I frowned. ‘That's all rather personal.'

‘So what? No one else needs to read it.'

‘No, thank you.'

He'd gone back to scrawling notes on his pad. ‘As you like. Some people find it helps.'

He'd offered no sympathy, for which I was grateful, and I'd left shortly afterwards with a prescription for sleeping tablets – although I observed that he wouldn't give me too many in case I did something rash. As I'd walked through reception the secretary hailed me.

‘Mr Fox-Talbot? Can I just update your details?'

I'd waited at the counter while she fumbled with her computer.

‘We don't seem to have a recent phone number, Mr Fox-Talbot.'

‘Yes, of course. It's—'

And I found I couldn't remember. I'm a half-decent mathematician – most musicians are. But I couldn't recall my own telephone number. I could remember our very first, the one we were given when we had the telephone installed in the house in 1952, but our present number had disappeared.

‘It's all right, take a minute,' said the secretary.

I'd looked at her with her orange lipstick and her too many earrings as she suddenly became very busy, tapping at her keyboard, and I understood that she pitied me. I'd become that old man who'd lost both his wife and his telephone number.

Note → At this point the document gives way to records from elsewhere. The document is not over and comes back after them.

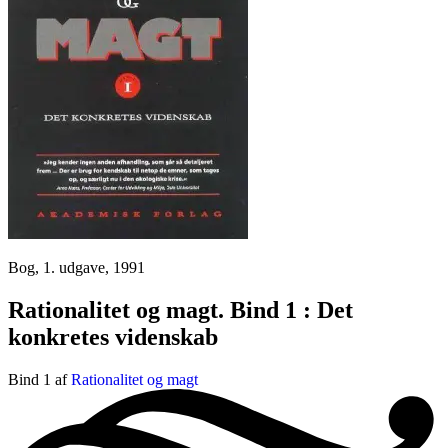
Bog, 1. udgave, 1991
Rationalitet og magt. Bind 1 : Det
konkretes videnskab
Bind 1 af
Rationalitet og magt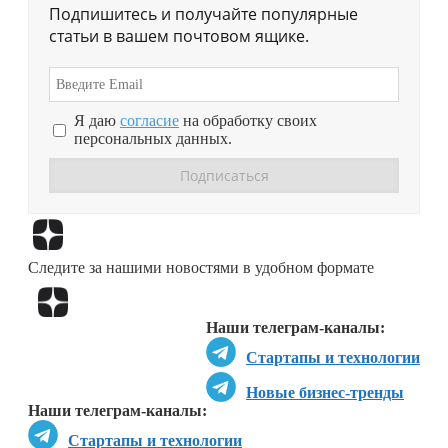
Подпишитесь и получайте популярные
статьи в вашем почтовом ящике.
Я даю
согласие
на обработку своих
персональных данных.
Перейти в
Дзен
Следите за нашими новостями в удобном формате
Перейти в
Дзен
Наши телеграм-каналы:
Стартапы и технологии
Новые бизнес-тренды
Наши телеграм-каналы:
Стартапы и технологии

A few days later, as I sat in my armchair facing my daughters, I wondered for a second whether the surgery receptionist had called them but I supposed she couldn't have done – confidentiality and all that. For a second I saw them not as they were then, but as they'd once been. Clara, stern and immaculately attired in her party frock, patent shoes shining and her long blonde hair in two perfectly gleaming plaits
which she twirled as she spoke. Lucy, tiny and quiet, dressed in an identical blue frock but somehow contriving to be as untidy as her sister was neat, her dark hair sprouting from the ends of her pigtails and her small feet stuck out before her, revealing two odd socks and no shoes.

I blinked and my grown-up daughters replaced the apparitions. I pushed the biscuits at Clara, who declined, and at Lucy, who took two.

‘Stop fretting. I'll be all right,' I said, not because I believed it but because they wanted it to be true.

‘Will you go to this dance then? It's for OAPs. They always need men.'

‘No, darling, I won't. I'm not going to foxtrot with strangers in the village hall.'

‘When will you start arranging this year's music festival?' asked Lucy.

‘I thought I might take this year off. I'm a little tired,' I said, not looking at them.

Immediately I knew that I'd said the wrong thing. I could feel their intake of breath. I wished I'd fibbed and said something about this year's theme being loss and hope or some such nonsense, even if I knew I'd never go through with it and would have had to pretend in a few months that all the soloists I'd invited were mysteriously busy this year. But I didn't think fast enough and as soon as the words left my mouth I knew that I was in for it and Operation ‘Buck Up Papa' was moving up a gear.

I waited for a week but nothing happened, apart from the usual calls from Clara on her car phone during the school run with the children shrieking in the back about forgotten swimming kits and unfinished homework. Clara always called me when she was occupied with something else as though proving to us all just how many things she could juggle at once. I wished she'd call less often when she actually had a moment to talk.

There were messages on the answer phone from Lucy who, I'm certain, timed her calls for when she knew I'd be out or in the shower. She wished me to know that she was concerned but would prefer not to actually speak to me when the conversation was both predictable and uncomfortable.

Lucy: ‘How are you today?'

Me: ‘I've been better.'

Lucy: ‘Did you manage to play at all?'

Me: ‘No.'

I would have preferred to leave messages on my answer phone and avoid me too.